炒め煮をしながらネット配信でアメリカドラマ「Good Fight」を見ていた。大好きなリーガルもので、なにより新しいドラマなので、アメリカの今を反映している。現政権を風刺しながら進む、なんていうシニカルな展開も大好きで、コロナ自粛になってから、現在配信されているシーズン1~3を見続けて、あと3話でシーズン3が終わるところまで来ていた。カルメ焼きみたいな匂いがしてきた、と自覚したのは、残りが2話になり、その半分が終わったところ。つまり10分の炒め煮を90分放置していたことになる。OMG…

人間、恐ろしいことに対するとき、最初は正視できないものだ。とりあえず、悲劇は起きているだろうけど、ふたを開けず、火を止めてコンロから鍋を外し、常温に戻す。平静を装おうとする心理もはたらいて、ドラマ視聴をとりあえず鍋が冷えるまで続けた。もちろん鍋のことをちらちらと思い出しながら、それでも現実逃避。結局その後、私はシーズン3を制覇するまでドラマを見続けた。

そしておそるおそるキッチンに行き、鍋の蓋をあける。一人なのに絶叫。野菜の上部はかろうじて野菜の色を保っていたものの、その下はとにかく真っ黒に炭化。そして思った通り鍋の底面に張り付いている。常温に戻っていることを確認して水を入れてみる。洗剤を入れずにしばらく水につけて、軽く野菜をそぎ取ってみる。野菜の色の部分は簡単にとれたが、炭化した部分はもちろん鍋から離れる雰囲気ではない。このとき想定した最悪の事態は、炭化した野菜が底面から離れるとき、職人技でほどこされている鍋のホーロー加工も一緒にはがれてしまうこと。こうなったら鍋はおしまいとなる。

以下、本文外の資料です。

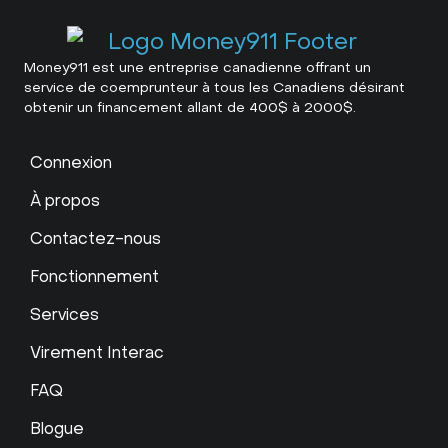
Money911 est une entreprise canadienne offrant un
service de coemprunteur à tous les Canadiens désirant
obtenir un financement allant de 400$ à 2000$.
Connexion
À propos
Contactez-nous
Fonctionnement
Services
Virement Interac
FAQ
Blogue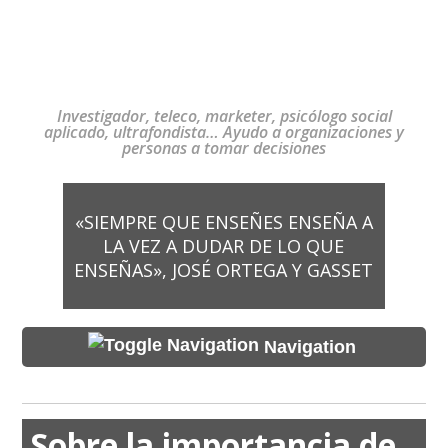
Investigador, teleco, marketer, psicólogo social
aplicado, ultrafondista… Ayudo a organizaciones y
personas a tomar decisiones
«SIEMPRE QUE ENSEÑES ENSEÑA A
LA VEZ A DUDAR DE LO QUE
ENSEÑAS», JOSÉ ORTEGA Y GASSET
Navigation
Sobre la importancia de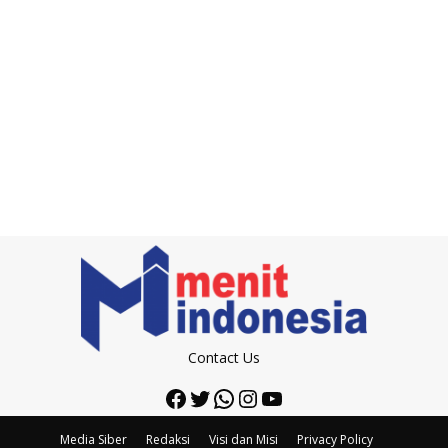
Contact Us
Facebook
Twitter
WhatsApp
Instagram
YouTube
Media Siber
Redaksi
Visi dan Misi
Privacy Policy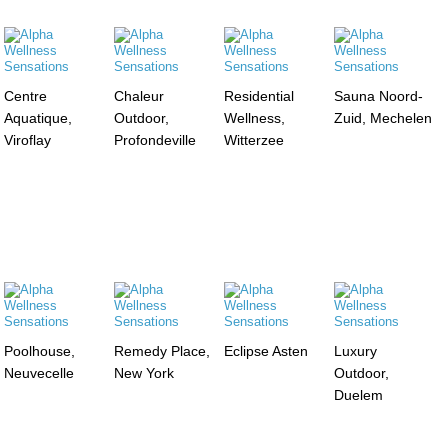
Centre
Chaleur
Residential
Sauna Noord-
Aquatique,
Outdoor,
Wellness,
Zuid, Mechelen
Viroflay
Profondeville
Witterzee
Poolhouse,
Remedy Place,
Eclipse Asten
Luxury
Neuvecelle
New York
Outdoor,
Duelem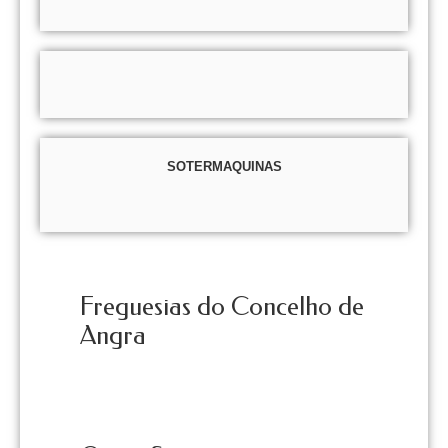
SOTERMAQUINAS
Freguesias do Concelho de
Angra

それでも大好きな鍋をあきらめられない私は絶望的な鍋を目の前にしながらも焦げをとる手順を踏むことにした。やれることはやってみよう。この手のホーロー鍋が焦げたときの対処は、手元にあるものでは重曹が効果を発揮する。力をかけずにはとれないレベルの焦げを残したままその焦げが隠れる程度に鍋に水を張り、そこに小さじ2~3の重曹を入れる。そして弱火で火にかける。10分ほどふつふつと煮立たせたら火を止める。その後、手を入れられる温度にお湯が冷めるまで待ち、やわらかいスポンジで、洗剤をつけずに重曹とお湯のままの状態の鍋を力を入れずにこする。その後、お湯を捨て、中性洗剤でやさしく洗う。これで1ルーティーンだ。

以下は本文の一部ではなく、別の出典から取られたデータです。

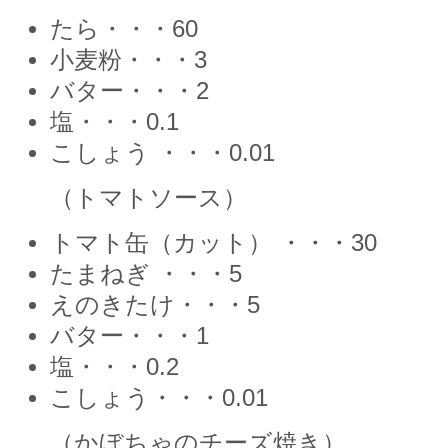
たら・・・60
小麦粉・・・3
バター・・・2
塩・・・0.1
こしょう ・・・0.01
（トマトソース）
トマト缶（カット） ・・・30
たまねぎ ・・・5
えのきたけ・・・5
バター・・・1
塩・・・0.2
こしょう・・・0.01
（かぼちゃのチーズ焼き）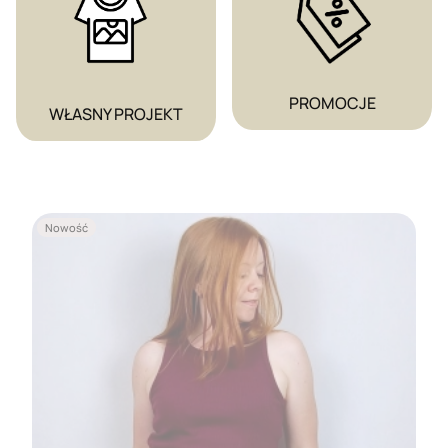
PROMOCJE
WŁASNY PROJEKT
Nowość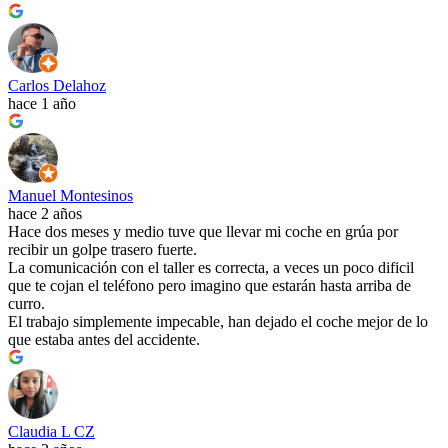
Carlos Delahoz
hace 1 año
Manuel Montesinos
hace 2 años
Hace dos meses y medio tuve que llevar mi coche en grúa por
recibir un golpe trasero fuerte.
La comunicación con el taller es correcta, a veces un poco dificil
que te cojan el teléfono pero imagino que estarán hasta arriba de
curro.
El trabajo simplemente impecable, han dejado el coche mejor de lo
que estaba antes del accidente.
Claudia L CZ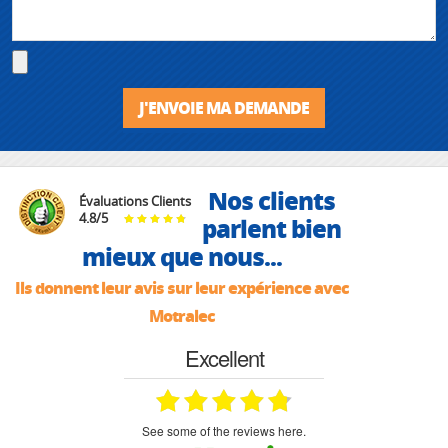
J'ENVOIE MA DEMANDE
Nos clients
Évaluations Clients
4.8
/
5
parlent bien
mieux que nous...
Ils donnent leur avis sur leur expérience avec
Motralec
Excellent
see some of the reviews here.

時間を少し空けてまた同じ手順を踏む。4回繰り返したところでこの日は終わり。水と重曹だけの状態で夜放置した。翌日さらに1回。この日は仕事だったので手順は一度だけ。夜は同様に水と重曹で放置。

そして今朝、6回目の手順を繰り返した。結果、底面のホーローははがれていないことがわかり、ほぼすべての焦げが底面から除去できた。色素沈着はあるが、これはその前からの使い込みもあるので品質に影響はしない。見事に私の相棒は復活してくれた。

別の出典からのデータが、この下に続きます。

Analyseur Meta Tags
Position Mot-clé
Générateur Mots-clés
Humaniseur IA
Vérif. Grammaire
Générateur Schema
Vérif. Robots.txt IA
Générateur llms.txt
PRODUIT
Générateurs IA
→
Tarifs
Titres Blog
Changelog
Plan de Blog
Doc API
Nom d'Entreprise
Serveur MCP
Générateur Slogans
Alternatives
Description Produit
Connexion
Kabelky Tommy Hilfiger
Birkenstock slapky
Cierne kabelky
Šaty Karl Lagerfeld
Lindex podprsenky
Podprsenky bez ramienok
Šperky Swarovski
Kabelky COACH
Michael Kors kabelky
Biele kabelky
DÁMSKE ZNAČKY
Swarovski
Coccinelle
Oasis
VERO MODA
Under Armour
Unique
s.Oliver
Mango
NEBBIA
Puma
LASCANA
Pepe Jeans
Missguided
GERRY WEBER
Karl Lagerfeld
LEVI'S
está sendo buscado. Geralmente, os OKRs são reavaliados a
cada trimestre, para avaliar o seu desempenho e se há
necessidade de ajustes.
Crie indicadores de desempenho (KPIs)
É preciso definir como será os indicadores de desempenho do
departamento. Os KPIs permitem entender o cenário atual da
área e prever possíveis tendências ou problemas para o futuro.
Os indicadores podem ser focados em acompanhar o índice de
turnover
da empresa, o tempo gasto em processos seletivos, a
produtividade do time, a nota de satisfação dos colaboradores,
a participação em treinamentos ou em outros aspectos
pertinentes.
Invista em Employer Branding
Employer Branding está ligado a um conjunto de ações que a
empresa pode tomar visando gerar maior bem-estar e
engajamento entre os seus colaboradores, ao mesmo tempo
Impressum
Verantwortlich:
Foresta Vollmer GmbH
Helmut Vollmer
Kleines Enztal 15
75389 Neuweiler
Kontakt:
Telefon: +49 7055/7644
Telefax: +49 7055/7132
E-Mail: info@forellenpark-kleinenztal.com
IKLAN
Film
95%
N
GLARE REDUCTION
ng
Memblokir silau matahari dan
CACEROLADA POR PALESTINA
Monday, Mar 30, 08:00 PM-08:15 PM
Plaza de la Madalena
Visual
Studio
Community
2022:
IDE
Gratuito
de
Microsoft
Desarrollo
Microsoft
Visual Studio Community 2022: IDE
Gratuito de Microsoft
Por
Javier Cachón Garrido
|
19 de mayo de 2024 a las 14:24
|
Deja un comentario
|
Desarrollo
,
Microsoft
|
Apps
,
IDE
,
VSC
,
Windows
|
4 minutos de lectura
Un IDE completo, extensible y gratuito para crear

やったー、と声に出して小躍りした。その底面をカメラで撮影し、家族に送信。Twitterにもアップする。そして気づく。購入して10年超。この鍋は本当に私にとって大切な大切な存在だったのだ。東日本大震災の時は節電のためにもと毎日これで炊飯していた。息子のお弁当のためのひじきの煮物もきんぴらもラタトゥイユもこれで作ってきた。他にも鍋はあるが、とにかく大きさからしてもこれが一番使い勝手がいい。なんでも同じというわけではない。私にはかけがえのない生活の歴史を一緒に刻んだ鍋だった。失いかけてはじめて、存在の大きさを自覚する。出会えたことを奇跡だと感じる(決しておおげさではなく)。ごめんね、ルクルーゼ。これからはドラマに浮気しないでちゃんと気にかける。火にかけたまま放置しない… 誓うよ。